Required action | Retype each line of the listing. Do not alter anything.

Provided entries Block Start

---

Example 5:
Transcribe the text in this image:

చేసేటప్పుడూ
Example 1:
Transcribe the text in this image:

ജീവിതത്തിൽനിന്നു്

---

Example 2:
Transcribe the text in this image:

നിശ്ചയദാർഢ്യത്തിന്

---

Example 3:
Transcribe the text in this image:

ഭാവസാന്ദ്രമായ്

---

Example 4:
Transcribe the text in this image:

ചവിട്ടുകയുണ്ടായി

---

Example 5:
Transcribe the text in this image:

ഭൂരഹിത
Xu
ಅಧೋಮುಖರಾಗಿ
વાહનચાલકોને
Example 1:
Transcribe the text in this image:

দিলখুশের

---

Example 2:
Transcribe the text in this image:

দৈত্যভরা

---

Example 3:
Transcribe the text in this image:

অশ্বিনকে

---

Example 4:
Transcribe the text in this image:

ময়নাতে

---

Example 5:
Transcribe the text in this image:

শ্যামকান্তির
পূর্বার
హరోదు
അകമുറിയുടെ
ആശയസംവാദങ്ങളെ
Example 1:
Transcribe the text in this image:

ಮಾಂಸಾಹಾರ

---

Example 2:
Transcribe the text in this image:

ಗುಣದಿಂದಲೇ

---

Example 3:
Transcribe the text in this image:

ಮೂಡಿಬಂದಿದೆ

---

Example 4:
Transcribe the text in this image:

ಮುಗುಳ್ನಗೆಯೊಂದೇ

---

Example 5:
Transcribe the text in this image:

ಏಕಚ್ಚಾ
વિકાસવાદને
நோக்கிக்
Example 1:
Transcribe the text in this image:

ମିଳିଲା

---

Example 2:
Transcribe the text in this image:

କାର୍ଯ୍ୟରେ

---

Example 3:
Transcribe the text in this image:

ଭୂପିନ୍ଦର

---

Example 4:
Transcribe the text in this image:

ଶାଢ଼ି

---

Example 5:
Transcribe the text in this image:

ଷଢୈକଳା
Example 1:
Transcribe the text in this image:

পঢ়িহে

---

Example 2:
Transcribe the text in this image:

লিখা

Provided entries Block End

Response box |
---

Example 5:
Transcribe the text in this image:

చేసేటప్పుడూ
Example 1:
Transcribe the text in this image:

ജീവിതത്തിൽനിന്നു്

---

Example 2:
Transcribe the text in this image:

നിശ്ചയദാർഢ്യത്തിന്

---

Example 3:
Transcribe the text in this image:

ഭാവസാന്ദ്രമായ്

---

Example 4:
Transcribe the text in this image:

ചവിട്ടുകയുണ്ടായി

---

Example 5:
Transcribe the text in this image:

ഭൂരഹിത
Xu
ಅಧೋಮುಖರಾಗಿ
વાહનચાલકોને
Example 1:
Transcribe the text in this image:

দিলখুশের

---

Example 2:
Transcribe the text in this image:

দৈত্যভরা

---

Example 3:
Transcribe the text in this image:

অশ্বিনকে

---

Example 4:
Transcribe the text in this image:

ময়নাতে

---

Example 5:
Transcribe the text in this image:

শ্যামকান্তির
পূর্বার
హరోదు
അകമുറിയുടെ
ആശയസംവാദങ്ങളെ
Example 1:
Transcribe the text in this image:

ಮಾಂಸಾಹಾರ

---

Example 2:
Transcribe the text in this image:

ಗುಣದಿಂದಲೇ

---

Example 3:
Transcribe the text in this image:

ಮೂಡಿಬಂದಿದೆ

---

Example 4:
Transcribe the text in this image:

ಮುಗುಳ್ನಗೆಯೊಂದೇ

---

Example 5:
Transcribe the text in this image:

ಏಕಚ್ಚಾ
વિકાસવાદને
நோக்கிக்
Example 1:
Transcribe the text in this image:

ମିଳିଲା

---

Example 2:
Transcribe the text in this image:

କାର୍ଯ୍ୟରେ

---

Example 3:
Transcribe the text in this image:

ଭୂପିନ୍ଦର

---

Example 4:
Transcribe the text in this image:

ଶାଢ଼ି

---

Example 5:
Transcribe the text in this image:

ଷଢୈକଳା
Example 1:
Transcribe the text in this image:

পঢ়িহে

---

Example 2:
Transcribe the text in this image:

লিখা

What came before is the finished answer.